** Opening DATA PROVIDED block **
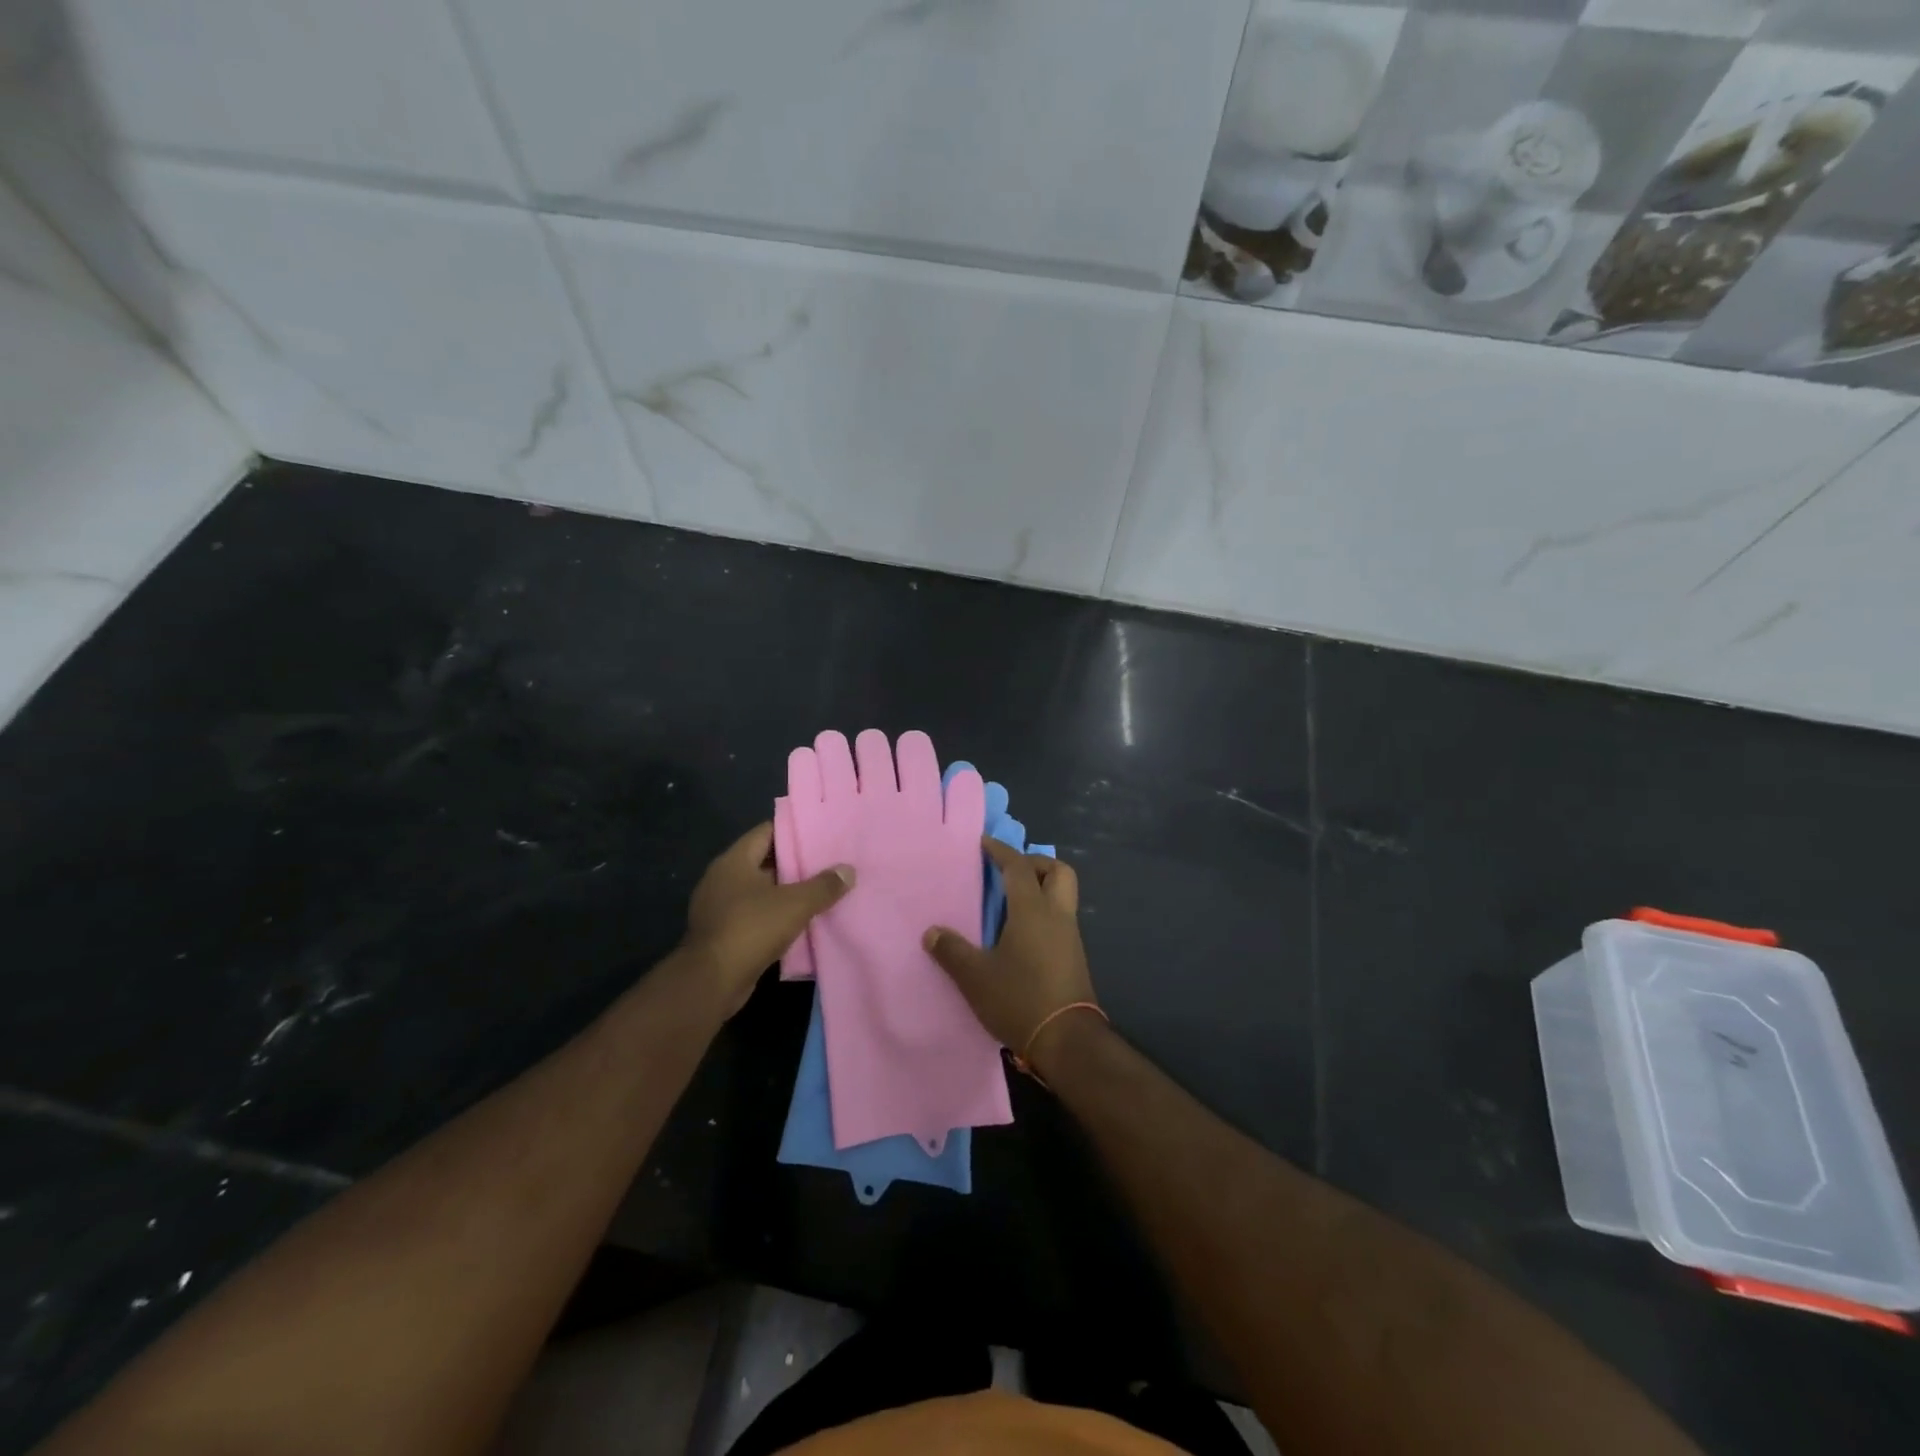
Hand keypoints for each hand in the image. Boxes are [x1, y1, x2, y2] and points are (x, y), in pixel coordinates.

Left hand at [683, 822, 852, 1015]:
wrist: (711, 982)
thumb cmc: (751, 929)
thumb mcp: (795, 904)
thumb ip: (823, 886)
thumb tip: (848, 870)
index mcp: (734, 861)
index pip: (766, 832)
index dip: (793, 831)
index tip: (820, 833)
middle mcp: (722, 879)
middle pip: (764, 861)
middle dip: (794, 863)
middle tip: (828, 862)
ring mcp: (719, 907)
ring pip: (760, 891)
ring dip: (785, 892)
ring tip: (820, 891)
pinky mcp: (722, 933)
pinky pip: (754, 915)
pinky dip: (774, 916)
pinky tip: (800, 921)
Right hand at [923, 838, 1098, 1077]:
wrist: (1068, 1041)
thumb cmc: (1020, 999)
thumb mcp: (976, 977)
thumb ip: (952, 951)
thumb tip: (932, 932)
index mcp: (1033, 910)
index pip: (1019, 867)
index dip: (1001, 851)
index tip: (984, 843)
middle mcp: (1057, 915)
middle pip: (1057, 871)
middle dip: (1035, 863)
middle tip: (1008, 872)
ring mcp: (1070, 936)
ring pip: (1063, 895)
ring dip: (1041, 888)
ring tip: (1010, 902)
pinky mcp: (1074, 957)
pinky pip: (1061, 918)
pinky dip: (1044, 912)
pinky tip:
** Closing DATA PROVIDED block **
→ PROBLEM DETAILS: Transcribe all data precisely. Pictures are not copied.

→ RESULT:
Hand keypoints for each hand in the image. Boxes are [x1, y1, x2, y2] and points are (x, y), in pixel coordinates.

Left hand at [683, 822, 852, 1015]:
wrist: (711, 982)
thumb cmc: (751, 929)
thumb mcp: (795, 904)
thumb ip: (823, 886)
thumb tip: (848, 870)
index mcp: (734, 861)
index pip: (766, 832)
index dip: (793, 831)
index tip: (820, 833)
middle mcp: (722, 879)
middle pip: (764, 861)
middle dip: (794, 863)
middle tip: (828, 862)
ring mcp: (719, 907)
ring pip: (760, 891)
ring dip: (785, 892)
ring tip: (820, 891)
pinky mcp: (722, 933)
pinky pip: (754, 915)
pinky dip: (774, 916)
pinky tip: (800, 921)
Right hand at [923, 838, 1098, 1077]:
wrist: (1068, 1041)
thumb cmc: (1020, 999)
thumb mcp: (976, 977)
thumb ip: (952, 951)
thumb tip: (932, 932)
index mcp: (1033, 910)
index pip: (1019, 867)
index dip: (1001, 851)
index tip: (984, 843)
middle mcp: (1057, 915)
middle pip: (1057, 871)
middle dip: (1035, 863)
middle tip: (1008, 872)
ring mcp: (1070, 936)
ring pip: (1063, 895)
ring dip: (1041, 888)
ring tip: (1010, 902)
pinky mcp: (1074, 957)
pinky pip: (1061, 918)
pinky dip: (1044, 912)
pinky tip:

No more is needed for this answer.